**Instruções:**
1 - Reproduza fielmente o trecho do texto sobre o Orçamento de 2016 que vai de "Ministros Joaquim Levy" a "ontem ao Congresso.", ambos incluídos.
2 - Nas entradas, reescreva apenas as linhas entre a que contém "Order these from" e a que contém "3. purple point", inclusive. Substitua "nearest" por "closest" e mantenha todo o resto inalterado.

**Texto de leitura:**
==*==

Ministros Joaquim Levy (Fazenda) - Nelson Barbosa (Planejamento)
História e literatura recorrem à mesma matéria-prima para
apresentar a narrativa. O que as distingue é o modo de olhar. Uma olha com a
razão. A outra, com a fantasia. Resultado: a história conta o que os homens
foram. A literatura, o que gostariam de ser ou de terem sido. A observação vale
para o projeto de Orçamento de 2016 encaminhado ontem ao Congresso.
Pela
primeira vez desde o governo de Fernando Henrique Cardoso, quando o Brasil
começou a contabilizar os números em deficit primário e nominal, a proposta
aparece com rombo, sem maquiagem ou retoques. O deficit é de R$ 30,5 bilhões —
0,5% do Produto Interno Bruto (PIB). Em português claro: o Planalto reconhece
que não tem recursos para pagar os juros da dívida pública nem para sustentar a
máquina de governo. Terá, pois, de aumentar o endividamento do Estado para
financiar as despesas de 2016.
A
decisão, tomada no domingo, depois do fracasso de recriar a CPMF, joga o
problema no colo do Congresso. Dilma Rousseff espera que a medida surta efeito
pedagógico: frear os impulsos de levar avante pautas-bombas que aguardam
ocasião de ser submetidas aos parlamentares. Não só. A presidente transfere a
deputados e senadores a escolha do remédio capaz de cobrir o buraco das contas
nacionais — cortar despesas ou aumentar a receita.

==*==

**Dados fornecidos:**
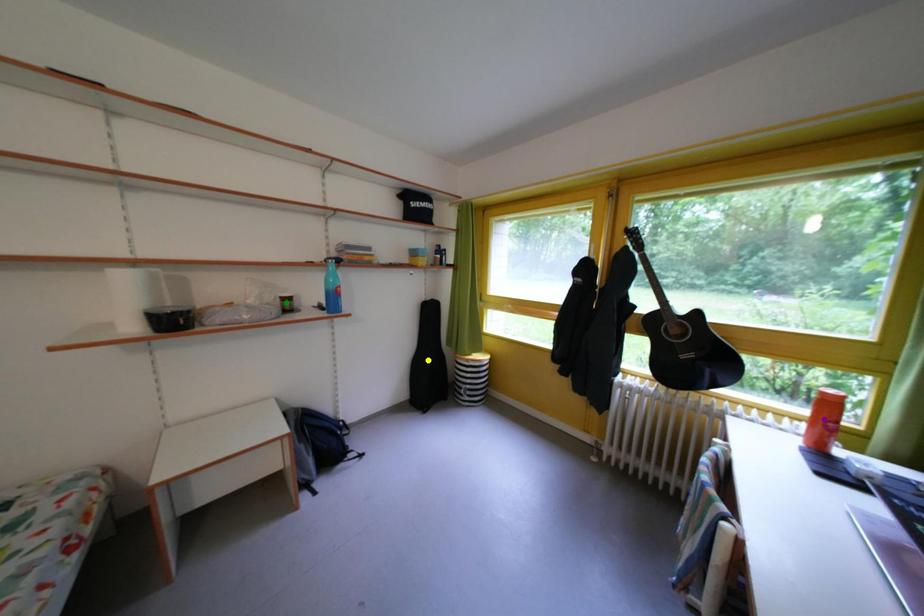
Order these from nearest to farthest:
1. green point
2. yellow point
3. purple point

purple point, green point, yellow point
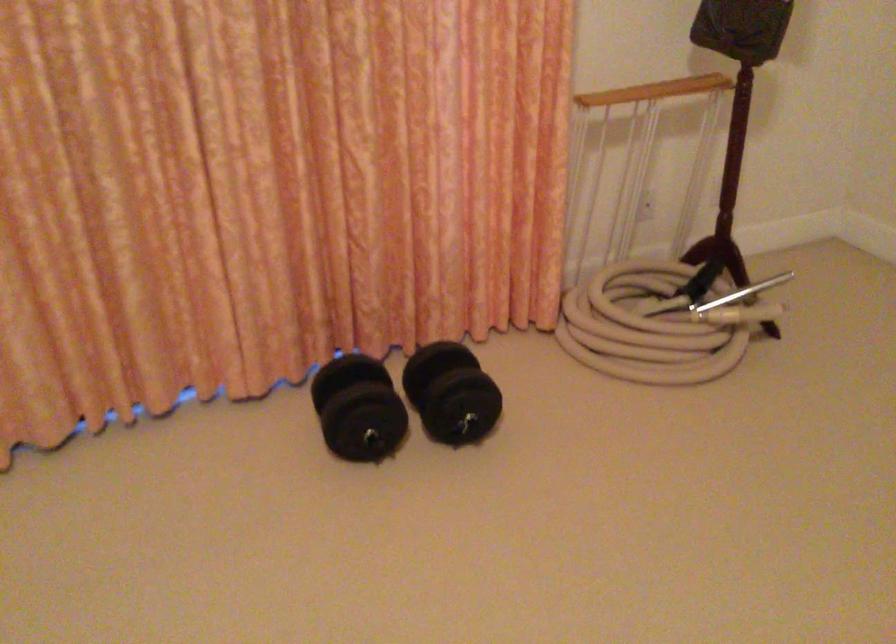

==*==

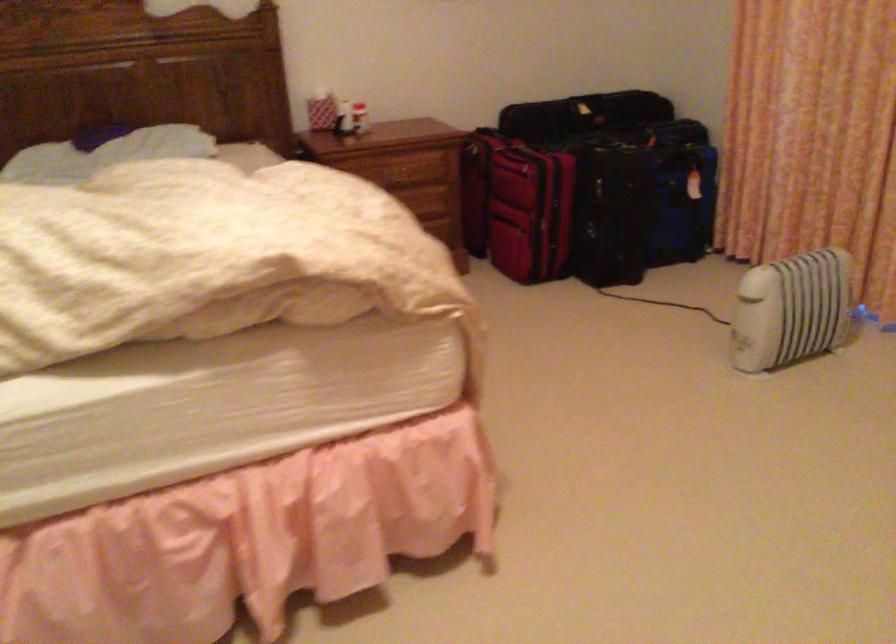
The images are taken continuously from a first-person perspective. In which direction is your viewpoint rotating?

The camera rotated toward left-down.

==*==

**Respostas:**
1 -
Ministros Joaquim Levy (Fazenda) - Nelson Barbosa (Planejamento)
História e literatura recorrem à mesma matéria-prima para
apresentar a narrativa. O que as distingue é o modo de olhar. Uma olha com a
razão. A outra, com a fantasia. Resultado: a história conta o que os homens
foram. A literatura, o que gostariam de ser ou de terem sido. A observação vale
para o projeto de Orçamento de 2016 encaminhado ontem ao Congresso.

2 -
Order these from closest to farthest:
1. green point
2. yellow point
3. purple point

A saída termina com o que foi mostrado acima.